Com a piora das condições externas, uma emissão de dívida no mercado internacional foi descartada? - Está em estudo, mas nós não decidimos por fazer uma emissão externa ainda. O preço é alto. Temos de analisar com calma se realmente vale a pena. Vai depender muito da exigência da própria economia.
E o que o 'banco da habitação' espera para este setor em 2018? - Temos uma meta de 650 mil unidades de habitação neste ano e estamos avaliando o que podemos fazer até para aumentá-la sem perder de vista o capital. Teremos de fazer escolhas dentro da ponderação de risco. Nosso foco é habitação.
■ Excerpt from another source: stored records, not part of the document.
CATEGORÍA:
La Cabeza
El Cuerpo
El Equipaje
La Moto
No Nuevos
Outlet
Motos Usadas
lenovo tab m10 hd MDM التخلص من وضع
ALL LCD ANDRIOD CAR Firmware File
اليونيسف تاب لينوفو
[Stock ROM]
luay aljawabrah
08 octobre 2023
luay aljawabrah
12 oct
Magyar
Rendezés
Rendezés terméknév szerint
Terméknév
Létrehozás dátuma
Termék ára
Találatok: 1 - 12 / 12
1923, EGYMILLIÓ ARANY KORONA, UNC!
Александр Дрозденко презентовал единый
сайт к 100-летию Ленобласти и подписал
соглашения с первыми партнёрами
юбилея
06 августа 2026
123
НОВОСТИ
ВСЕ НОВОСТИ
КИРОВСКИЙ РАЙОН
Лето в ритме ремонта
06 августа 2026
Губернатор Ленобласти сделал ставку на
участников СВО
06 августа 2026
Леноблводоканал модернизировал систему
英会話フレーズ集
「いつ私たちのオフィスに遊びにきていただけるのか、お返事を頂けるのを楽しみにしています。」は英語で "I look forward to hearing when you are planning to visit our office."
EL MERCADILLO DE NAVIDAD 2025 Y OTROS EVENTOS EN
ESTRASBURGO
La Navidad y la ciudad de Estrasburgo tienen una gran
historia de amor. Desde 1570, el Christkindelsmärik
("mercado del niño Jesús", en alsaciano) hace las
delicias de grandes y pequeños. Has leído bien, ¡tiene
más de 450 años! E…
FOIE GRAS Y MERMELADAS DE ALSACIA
Mas a concorrência está avançando na fatia da Caixa, aproveitando-se da questão do capital. É possível recuperar mercado? - Os bancos privados estão mais agressivos porque têm uma disponibilidade maior de recursos e mais confortáveis em termos de capital. Então, eles têm um poder maior que o da Caixa. Agora, a Caixa ainda tem a maior participação de mercado mesmo nas linhas de SBPE (Sistema Brasileiro de Poupança e Empréstimo) e está estudando como pode trabalhar em cima disso. E, em 2018, acho que já poderemos começar a trabalhar as letras imobiliárias garantidas (LIGs, similares aos covered bonds na Europa) que reforçam o crédito para habitação.
E o plano estratégico da Caixa? Alguma mudança de rota na sua gestão? - Estamos trabalhando sábado, domingo, de manhã, de tarde e de noite para apresentar nosso planejamento estratégico na próxima semana. Não fechamos o plano ainda. Mas vamos trazer temas novos. O prazo (de sua gestão) é exíguo. Tem de correr.
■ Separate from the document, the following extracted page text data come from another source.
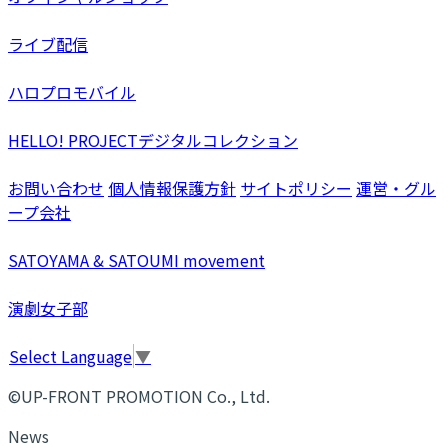
ライブ配信
ハロプロモバイル
HELLO! PROJECTデジタルコレクション
お問い合わせ
個人情報保護方針
サイトポリシー
運営・グル
ープ会社
SATOYAMA & SATOUMI movement
演劇女子部
Select Language
▼
©UP-FRONT PROMOTION Co., Ltd.
News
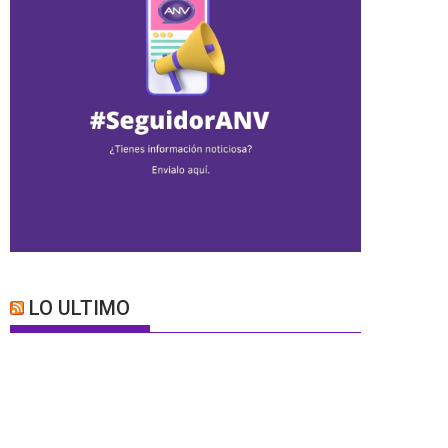
LO ULTIMO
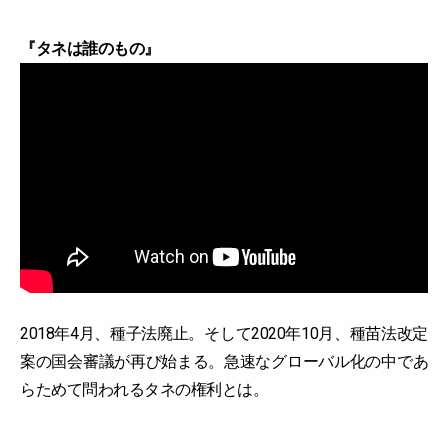
『タネは誰のもの』
2018年4月、種子法廃止。そして2020年10月、種苗法改定
案の国会審議が再び始まる。急速なグローバル化の中であ
らためて問われるタネの権利とは。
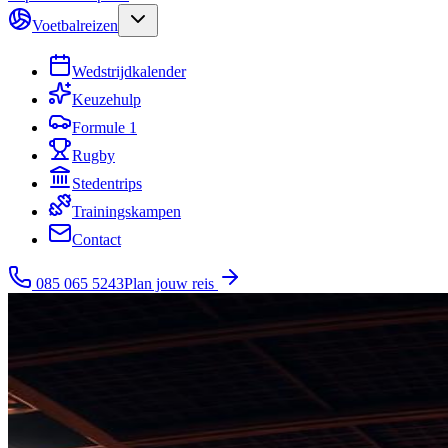
Voetbalreizen
Wedstrijdkalender
Keuzehulp
Formule 1
Rugby
Stedentrips
Trainingskampen
Contact
085 065 5243
Plan jouw reis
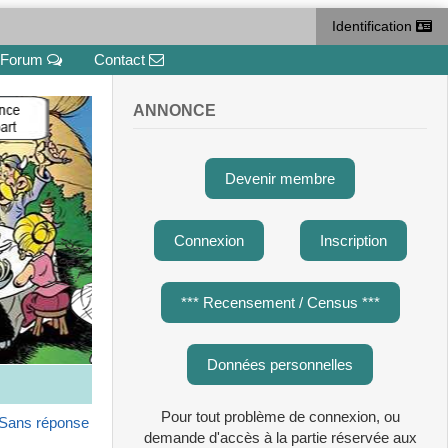
Identification
Forum
Contact
ANNONCE
Devenir membre
Connexion
Inscription
*** Recensement / Census ***
Données personnelles
Pour tout problème de connexion, ou
Sans réponse
demande d'accès à la partie réservée aux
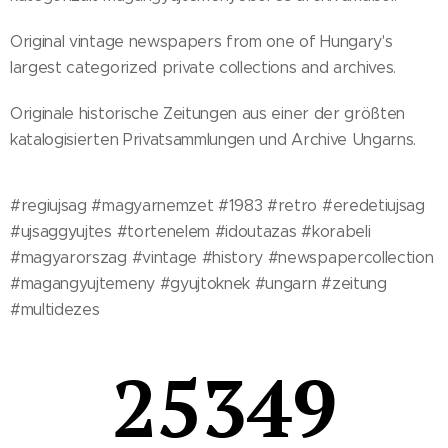
Original vintage newspapers from one of Hungary's
largest categorized private collections and archives.
Originale historische Zeitungen aus einer der größten
katalogisierten Privatsammlungen und Archive Ungarns.
#regiujsag #magyarnemzet #1983 #retro #eredetiujsag
#ujsaggyujtes #tortenelem #idoutazas #korabeli
#magyarorszag #vintage #history #newspapercollection
#magangyujtemeny #gyujtoknek #ungarn #zeitung
#multidezes
25349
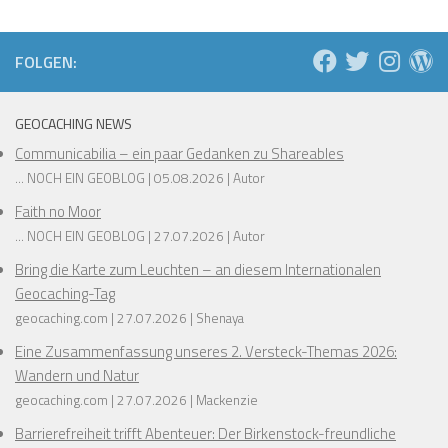
FOLGEN:
GEOCACHING NEWS
Communicabilia – ein paar Gedanken zu Shareables
... NOCH EIN GEOBLOG
05.08.2026
Autor
Faith no Moor
... NOCH EIN GEOBLOG
27.07.2026
Autor
Bring die Karte zum Leuchten – an diesem Internationalen
Geocaching-Tag
geocaching.com
27.07.2026
Shenaya
Eine Zusammenfassung unseres 2. Versteck-Themas 2026:
Wandern und Natur
geocaching.com
27.07.2026
Mackenzie
Barrierefreiheit trifft Abenteuer: Der Birkenstock-freundliche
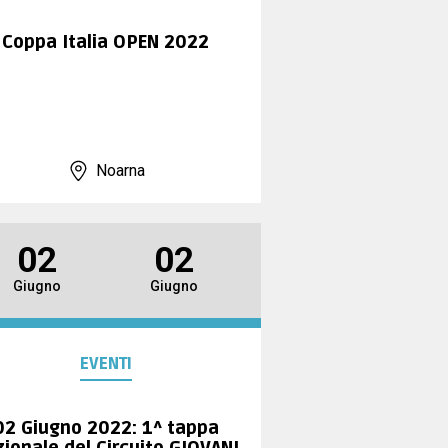
Coppa Italia OPEN 2022
Noarna
02
02
Giugno
Giugno
EVENTI
02 Giugno 2022: 1^ tappa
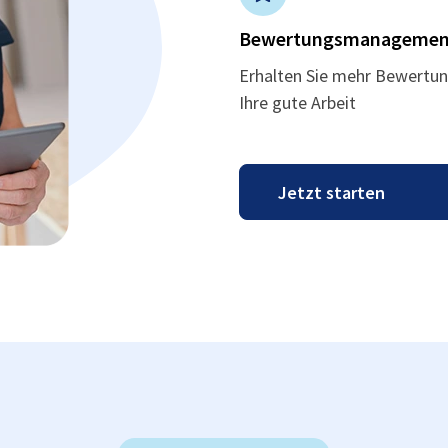
Bewertungsmanagemen
Erhalten Sie mehr Bewertun
Ihre gute Arbeit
Está prevista alguma troca na vice-presidência da Caixa? - Ainda não conversei sobre esse assunto com a presidente do Conselho de Administração do banco (Ana Paula Vescovi). Todo o processo de escolha de executivos é uma competência do Conselho que eu ainda tenho de conversar com a Ana Paula. Se nós acharmos que tem de mudar alguma coisa assim faremos, cumprindo fielmente o novo regramento do banco. O diretor de Habitação, Paulo Nunes, que está como interino na vice-presidência de Habitação, antes ocupada por mim, também vai passar pelo processo de apuração. Vamos trabalhar em perfeita harmonia com o Conselho de Administração. Não vejo como a diretoria executiva trabalhar sem ser aliada e alinhada ao Colegiado.